With AMBROSE .0. EKHOSUEHI

Symbols are a species of sign, and a sign is anything which points beyond its own visible reality. Symbols in culture and tradition are a conscious collaboration of what is more or less unconscious. They include myths and belong to the first order language, that think themselves in people. The meaning of symbols depend on particular cultural contexts and traditions.


Cultures are systems of symbols. It is the basic mode of cultural education and indeed of all human communication, hence symbolism is of interest to many disciplines, social anthropology, psychology, philosophy, theology, literature and Art.


An understanding of symbolism is central to the study of culture, and are in three kinds, which are natural signs, conventional signs and symbols itself.


Natural signs are everything that exists in a sign of itself, for instance, the colours, shapes and properties of objects are signs of their presence and nature, as smoke is a sign of fire.


Conventional signs are signs invented arbitrarily by human beings and may be appropriateness between sign and signification, as black in certain culture signifies African people and rich earth respectively; thus, too house is signified by Maison in French, Haus in German, Casa in Italian, Owa in Edo, therefore conventional signs must be taught and learned.


Symbols by itself are natural signs which yield, an additional conventional meaning by being placed in a given existential context. Symbols impose themselves because they are part of a context which we experience. They enlarge reality by communicating a further range of meaning, and do this because they participate in the reality to which they refer.


Symbols are multivocal because they evoke a multiple experience and the experience is mediated by a multiplicity of individuals. Symbols are


not taught but caught, in other words, it put together image and context, convention and invention.
Symbols simply make the real more real. Symbols occur as cultural systems with narrative structure. The narrative memory has priority over rational thought. The Nigeria Flag is a symbol of truth, faith, justice and unity.


In religion, the narrated memory is often an effective memory whereby significant experiences can be revoked symbolically. Revelation occurs through the innovative use of symbols to express religious experience.


Symbolism expresses the interrelatedness of things - their unity, indifference or participation.


Many people pattern their socio-cultural institutions after symbolic types or ideals as a circle of four names signifying values such as conquest or peace, symbolically imitates the fighting skill of certain ancestors, such is the way people historicized their myths. Ancient people also placed so much emphasis on history that it tended to mythicize its history, retelling it in symbolic terms in order to draw out further meaning.


Myth is not opposed to history, rather it deals with the inner truth, the inner nature of experience.
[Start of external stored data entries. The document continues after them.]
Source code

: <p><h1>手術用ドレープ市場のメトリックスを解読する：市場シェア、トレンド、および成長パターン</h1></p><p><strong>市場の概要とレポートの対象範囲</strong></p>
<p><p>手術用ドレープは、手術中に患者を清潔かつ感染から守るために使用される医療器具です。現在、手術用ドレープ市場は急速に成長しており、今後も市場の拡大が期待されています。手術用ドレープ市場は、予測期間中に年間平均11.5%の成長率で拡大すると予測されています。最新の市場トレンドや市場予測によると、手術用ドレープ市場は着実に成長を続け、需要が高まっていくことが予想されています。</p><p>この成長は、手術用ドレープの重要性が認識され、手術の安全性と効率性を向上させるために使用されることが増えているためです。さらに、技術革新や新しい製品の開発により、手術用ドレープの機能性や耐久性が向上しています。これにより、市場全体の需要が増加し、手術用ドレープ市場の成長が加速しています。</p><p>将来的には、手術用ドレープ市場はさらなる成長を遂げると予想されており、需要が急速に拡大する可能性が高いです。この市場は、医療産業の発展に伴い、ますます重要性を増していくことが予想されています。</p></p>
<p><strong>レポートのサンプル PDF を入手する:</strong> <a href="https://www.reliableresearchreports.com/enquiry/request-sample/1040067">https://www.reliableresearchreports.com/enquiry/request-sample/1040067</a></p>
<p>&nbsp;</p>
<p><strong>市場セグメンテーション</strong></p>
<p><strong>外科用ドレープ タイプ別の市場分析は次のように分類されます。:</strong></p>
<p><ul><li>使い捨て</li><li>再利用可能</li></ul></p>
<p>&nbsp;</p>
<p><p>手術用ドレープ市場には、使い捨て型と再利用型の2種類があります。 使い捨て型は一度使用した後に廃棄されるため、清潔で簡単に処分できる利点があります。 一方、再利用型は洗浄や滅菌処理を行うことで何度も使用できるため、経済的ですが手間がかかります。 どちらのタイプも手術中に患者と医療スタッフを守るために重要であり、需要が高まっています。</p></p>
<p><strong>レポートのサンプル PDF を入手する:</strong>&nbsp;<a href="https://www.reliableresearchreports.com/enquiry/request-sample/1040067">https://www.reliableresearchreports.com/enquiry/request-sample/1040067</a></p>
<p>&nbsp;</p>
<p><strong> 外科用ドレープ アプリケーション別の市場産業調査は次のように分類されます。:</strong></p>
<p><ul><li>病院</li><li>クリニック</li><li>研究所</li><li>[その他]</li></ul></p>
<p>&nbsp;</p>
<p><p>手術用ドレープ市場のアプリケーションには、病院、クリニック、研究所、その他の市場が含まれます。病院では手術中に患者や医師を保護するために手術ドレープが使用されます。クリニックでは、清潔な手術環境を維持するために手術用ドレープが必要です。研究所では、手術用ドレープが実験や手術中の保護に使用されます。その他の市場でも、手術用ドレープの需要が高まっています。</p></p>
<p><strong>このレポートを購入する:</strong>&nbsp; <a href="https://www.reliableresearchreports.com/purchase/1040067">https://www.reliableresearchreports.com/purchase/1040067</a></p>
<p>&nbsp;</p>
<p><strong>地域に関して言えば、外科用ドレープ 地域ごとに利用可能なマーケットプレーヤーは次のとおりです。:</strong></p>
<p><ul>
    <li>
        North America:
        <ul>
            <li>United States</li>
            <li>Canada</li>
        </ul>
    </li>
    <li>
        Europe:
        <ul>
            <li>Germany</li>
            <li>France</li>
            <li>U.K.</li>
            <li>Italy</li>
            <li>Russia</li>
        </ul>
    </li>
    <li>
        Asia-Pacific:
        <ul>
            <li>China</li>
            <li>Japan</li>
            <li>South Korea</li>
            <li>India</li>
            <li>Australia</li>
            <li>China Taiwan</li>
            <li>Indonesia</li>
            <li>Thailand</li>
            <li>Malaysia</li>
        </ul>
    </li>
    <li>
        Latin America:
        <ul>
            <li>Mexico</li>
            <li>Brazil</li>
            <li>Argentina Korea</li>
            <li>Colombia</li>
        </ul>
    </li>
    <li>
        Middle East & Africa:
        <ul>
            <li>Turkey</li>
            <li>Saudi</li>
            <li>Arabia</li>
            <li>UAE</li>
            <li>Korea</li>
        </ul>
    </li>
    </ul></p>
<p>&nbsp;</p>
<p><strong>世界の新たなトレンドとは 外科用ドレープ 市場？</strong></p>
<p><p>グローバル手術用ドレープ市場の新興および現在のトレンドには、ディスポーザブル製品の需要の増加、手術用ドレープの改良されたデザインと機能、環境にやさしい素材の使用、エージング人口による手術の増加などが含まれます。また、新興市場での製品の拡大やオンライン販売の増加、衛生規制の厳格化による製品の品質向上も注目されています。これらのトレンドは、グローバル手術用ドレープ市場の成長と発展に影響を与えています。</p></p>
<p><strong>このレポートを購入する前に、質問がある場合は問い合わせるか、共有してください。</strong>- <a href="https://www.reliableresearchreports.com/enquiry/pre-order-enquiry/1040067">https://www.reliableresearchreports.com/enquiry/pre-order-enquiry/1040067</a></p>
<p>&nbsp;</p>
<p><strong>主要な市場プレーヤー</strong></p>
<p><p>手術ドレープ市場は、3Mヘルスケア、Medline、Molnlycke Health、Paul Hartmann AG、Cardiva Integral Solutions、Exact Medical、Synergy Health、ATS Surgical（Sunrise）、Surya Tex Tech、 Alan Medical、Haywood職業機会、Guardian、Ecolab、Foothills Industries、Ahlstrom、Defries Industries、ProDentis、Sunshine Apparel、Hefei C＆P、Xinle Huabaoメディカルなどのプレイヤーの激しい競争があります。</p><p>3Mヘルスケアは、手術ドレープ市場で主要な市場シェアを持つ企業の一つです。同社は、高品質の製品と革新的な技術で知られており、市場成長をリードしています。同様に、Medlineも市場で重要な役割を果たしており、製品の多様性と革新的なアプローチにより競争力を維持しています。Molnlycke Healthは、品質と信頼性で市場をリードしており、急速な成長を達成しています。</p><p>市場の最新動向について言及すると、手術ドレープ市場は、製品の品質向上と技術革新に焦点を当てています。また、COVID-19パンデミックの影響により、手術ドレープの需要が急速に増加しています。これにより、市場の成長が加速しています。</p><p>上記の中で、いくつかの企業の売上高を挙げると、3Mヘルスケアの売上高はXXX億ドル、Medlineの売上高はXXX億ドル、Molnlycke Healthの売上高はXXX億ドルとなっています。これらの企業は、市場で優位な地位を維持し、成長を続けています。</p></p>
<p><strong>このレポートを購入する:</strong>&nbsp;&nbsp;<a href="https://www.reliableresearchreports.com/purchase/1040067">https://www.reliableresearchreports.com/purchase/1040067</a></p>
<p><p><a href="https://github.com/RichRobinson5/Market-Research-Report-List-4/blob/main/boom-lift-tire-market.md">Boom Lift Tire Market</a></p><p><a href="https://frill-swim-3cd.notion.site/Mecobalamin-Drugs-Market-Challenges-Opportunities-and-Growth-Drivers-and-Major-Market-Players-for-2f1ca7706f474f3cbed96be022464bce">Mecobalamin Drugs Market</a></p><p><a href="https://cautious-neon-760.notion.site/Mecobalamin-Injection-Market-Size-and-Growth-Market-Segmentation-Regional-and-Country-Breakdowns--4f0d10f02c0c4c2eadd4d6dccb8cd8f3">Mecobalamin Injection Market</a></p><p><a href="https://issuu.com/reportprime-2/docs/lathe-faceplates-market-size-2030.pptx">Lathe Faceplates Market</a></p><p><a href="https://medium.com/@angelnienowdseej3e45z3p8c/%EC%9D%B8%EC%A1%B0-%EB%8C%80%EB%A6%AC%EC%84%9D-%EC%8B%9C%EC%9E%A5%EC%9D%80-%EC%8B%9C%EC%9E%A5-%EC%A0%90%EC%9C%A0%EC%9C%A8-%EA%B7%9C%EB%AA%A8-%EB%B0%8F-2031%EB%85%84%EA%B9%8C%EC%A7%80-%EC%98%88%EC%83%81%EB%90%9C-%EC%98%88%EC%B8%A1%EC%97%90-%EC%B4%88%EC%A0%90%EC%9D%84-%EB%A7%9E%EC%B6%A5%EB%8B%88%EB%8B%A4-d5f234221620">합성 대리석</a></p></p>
Symbolic words and actions were used by prophets to draw attention to key words or ideas in their messages, for instance, the boiling pot, the yoke, the loin-cloth, the potter, and Christ used the symbolic mode, parables and aphorisms to communicate religious meaning, an awareness of the transcendent. “Itan re afi ne Edo, Edigue re a gbe emwe eho ma”.


The modernist controversy was created by a misunderstanding of the symbolic mode. Modernists denied the reality of participation and saw symbols as tokens of purely subjective experiences.


“It is useful to distinguish between various terms in connection with signs and symbols. Metaphors are symbols that have become conventional signs, for example, “you will get into hot water” that is metaphor which means” you will get into trouble”. No need to think of the image of hot water.


There are symbols behind which can be seen. For example many proverbs; like “A rolling stone gathers no moss” can be explained as “No one gets rich by moving from place to place”. There are symbols behind which one thinks. In other words, it contain latent meanings of which
are intermittently or partially conscious.


There are symbols behind which cannot be seen. They have meanings related to basic life processes such as joy, pain, love, hate and so on. Such symbols defy rational paraphrase and so positional analysis is required, an indexing of the symbol back to every content in which it occurs throughout the culture.


Human beings do not learn their culture by having a whole set of ready made ideas and images put into their heads. Cultural learning or enculturation teaches individuals not only to perceive reality according to established patterns but also to create what they perceive.


Individuals are taught how to “play the game” of culture, how to be creative in accordance with the demands of their culture. Oral tradition is an important instrument of adoptive learning. The basic forms are riddles, proverbs, songs, folk-tales, historical narratives, and myths.


Riddles are the most basic form of symbols. All symbols are fundamentally riddles, challenging the listener to explore experience in order to discover further meaning. Riddles usually lead from a human experience to an experience of natures. Riddling is a didactic game that sharpens one’s power of observation and comparison. Example: “My house has no door or window” Answer “An egg”
Sometimes riddles conveys a historical message by describing the position of two plants in relation to the earth e.g. “Two leaves that are of equal size “Answer The Earth and Sky.


Myths are symbolic stories that teaches religious or universal values or provide a “charter” for present action, often they are about cosmological origins or about the origins and relationships of human groups. The words “myth” and “mythology” are also sometimes used in a general sense to refer to a whole corpus of symbolic oral literature.


Symbolic stories such as myths or folktales occur in sets of different transformations. These have to be considered together and read like a musical score or a set of variations on a musical theme, behind which lies a hidden meaning wrapped in a code of symbolic elements in cultural contexts and traditions.